- PAGE:
Thus these scholars are not “Christian” in any traditional sense of that term, nor are they believers in the supernatural by any normal definition of that term, either. They want what Dr. Ben Witherington III refers to as “‘resurrection lite,’ . . . less intellectually filling, still tastes great.” Their prior commitment to a postmodernist worldview in which all truth is relative and miracles are impossible (or at most highly unlikely) necessarily colors their view of Jesus and the NT.
You seem to be laboring under the mistaken idea that simply being an academic scholar automatically makes one immune from prejudice/bias. That isn’t the case at all. Nobody’s totally immune from bias/prejudice. These scholars are not as effective in identifying their own presuppositions, or as with Funk and Crossan, seem fully aware of them, yet don’t regard them as anything to be avoided. Like Schweitzer said of Reimarus, Wrede, etc., the Jesus of Funk, Crosasan, Borg and Spong looks a lot like Funk, Crossan, Borg and Spong.
But don’t simply take my word for it. Read the statements of some of these scholars themselves.
HERMANN SAMUEL REIMARUS, 1788:
“[It is] evident that Jesus in no way intended to abolish this Jewish religion and introduce a new one in its place . . . From this it follows inevitably that the apostles taught and acted exactly the reverse of what their master had intended, taught, and commanded . . .”
“We are justified in drawing an absolute distinction between the teaching of the Apostles in their writings and what Jesus Himself in His own lifetime proclaimed and thought.”
“That which is absurd and impossible, that which in any other history would be called falsehood, deception, outrage and cruelty, cannot be made reasonable, righteous, and true by the added words: ‘Thus saith the Lord.'”
“It was then clearly not the intention or the object of Jesus to suffer and to die, but to build up a worldly kingdom, and to deliver the Israelites from bondage.”
“In short, I may affirm that one cannot refer to a single quoted prophecy that is not false; or if you would have me speak more mildly, I will only say that they are all ambiguous and doubtful, and are not to be accepted from writers who trifle with things and words.”
ROBERT FUNK, founder and co-chair of the Jesus Seminar, from his “21 Theses for a New Reformation”:
“There is not a personal god out there external to human beings and the material world.”

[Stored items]
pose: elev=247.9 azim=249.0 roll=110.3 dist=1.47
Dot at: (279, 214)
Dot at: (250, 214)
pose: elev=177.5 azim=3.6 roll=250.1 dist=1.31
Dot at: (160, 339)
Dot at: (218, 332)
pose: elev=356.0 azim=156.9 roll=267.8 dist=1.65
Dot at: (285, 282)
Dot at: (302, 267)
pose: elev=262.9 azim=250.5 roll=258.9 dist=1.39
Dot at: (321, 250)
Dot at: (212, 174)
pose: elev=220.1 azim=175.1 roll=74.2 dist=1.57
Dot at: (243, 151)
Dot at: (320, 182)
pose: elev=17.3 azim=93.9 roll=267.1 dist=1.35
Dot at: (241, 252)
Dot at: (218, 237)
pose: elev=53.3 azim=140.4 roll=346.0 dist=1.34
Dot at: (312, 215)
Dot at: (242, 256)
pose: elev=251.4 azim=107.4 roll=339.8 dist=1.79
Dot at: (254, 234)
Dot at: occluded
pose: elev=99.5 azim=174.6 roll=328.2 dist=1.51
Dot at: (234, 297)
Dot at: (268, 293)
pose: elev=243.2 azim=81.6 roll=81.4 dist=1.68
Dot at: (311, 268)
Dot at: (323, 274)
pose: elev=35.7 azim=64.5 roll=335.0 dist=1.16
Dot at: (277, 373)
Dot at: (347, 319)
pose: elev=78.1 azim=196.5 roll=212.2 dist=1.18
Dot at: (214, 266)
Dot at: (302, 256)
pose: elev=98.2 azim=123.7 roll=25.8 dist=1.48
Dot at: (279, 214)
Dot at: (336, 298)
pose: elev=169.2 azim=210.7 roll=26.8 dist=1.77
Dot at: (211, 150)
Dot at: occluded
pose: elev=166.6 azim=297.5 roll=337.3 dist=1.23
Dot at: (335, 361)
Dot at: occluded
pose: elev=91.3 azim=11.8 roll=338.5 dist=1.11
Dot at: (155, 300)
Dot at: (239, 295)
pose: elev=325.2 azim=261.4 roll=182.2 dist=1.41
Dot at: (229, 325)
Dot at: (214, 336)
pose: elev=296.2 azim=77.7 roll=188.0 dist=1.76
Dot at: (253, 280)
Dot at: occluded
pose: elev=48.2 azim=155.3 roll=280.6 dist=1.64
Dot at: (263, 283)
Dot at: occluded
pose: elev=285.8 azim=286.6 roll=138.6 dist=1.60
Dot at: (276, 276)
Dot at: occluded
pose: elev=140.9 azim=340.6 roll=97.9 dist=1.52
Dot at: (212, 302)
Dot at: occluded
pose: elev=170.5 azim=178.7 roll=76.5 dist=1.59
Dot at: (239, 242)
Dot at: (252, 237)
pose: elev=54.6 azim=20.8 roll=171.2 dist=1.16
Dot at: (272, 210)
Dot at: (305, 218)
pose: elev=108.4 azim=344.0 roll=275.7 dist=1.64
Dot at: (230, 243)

- THE TASKS:
1 – Quote the portion of the passage on Jesus scholars starting with "You seem to" and going on through "Borg and Spong.".
2 – State whether each statement agrees with the passage on Jesus scholars, answering yes or no and quoting the deciding words: (a) The Reimarus material is dated 1788. (b) Robert Funk is described as the sole chair of the Jesus Seminar. (c) The writer holds that being an academic scholar makes one immune from bias.

- RESULTS OF THE EXERCISE:
1 –
You seem to be laboring under the mistaken idea that simply being an academic scholar automatically makes one immune from prejudice/bias. That isn’t the case at all. Nobody’s totally immune from bias/prejudice. These scholars are not as effective in identifying their own presuppositions, or as with Funk and Crossan, seem fully aware of them, yet don’t regard them as anything to be avoided. Like Schweitzer said of Reimarus, Wrede, etc., the Jesus of Funk, Crosasan, Borg and Spong looks a lot like Funk, Crossan, Borg and Spong.

2 –
(a) Yes: "HERMANN SAMUEL REIMARUS, 1788:"
(b) No: "founder and co-chair of the Jesus Seminar"
(c) No: "Nobody’s totally immune from bias/prejudice."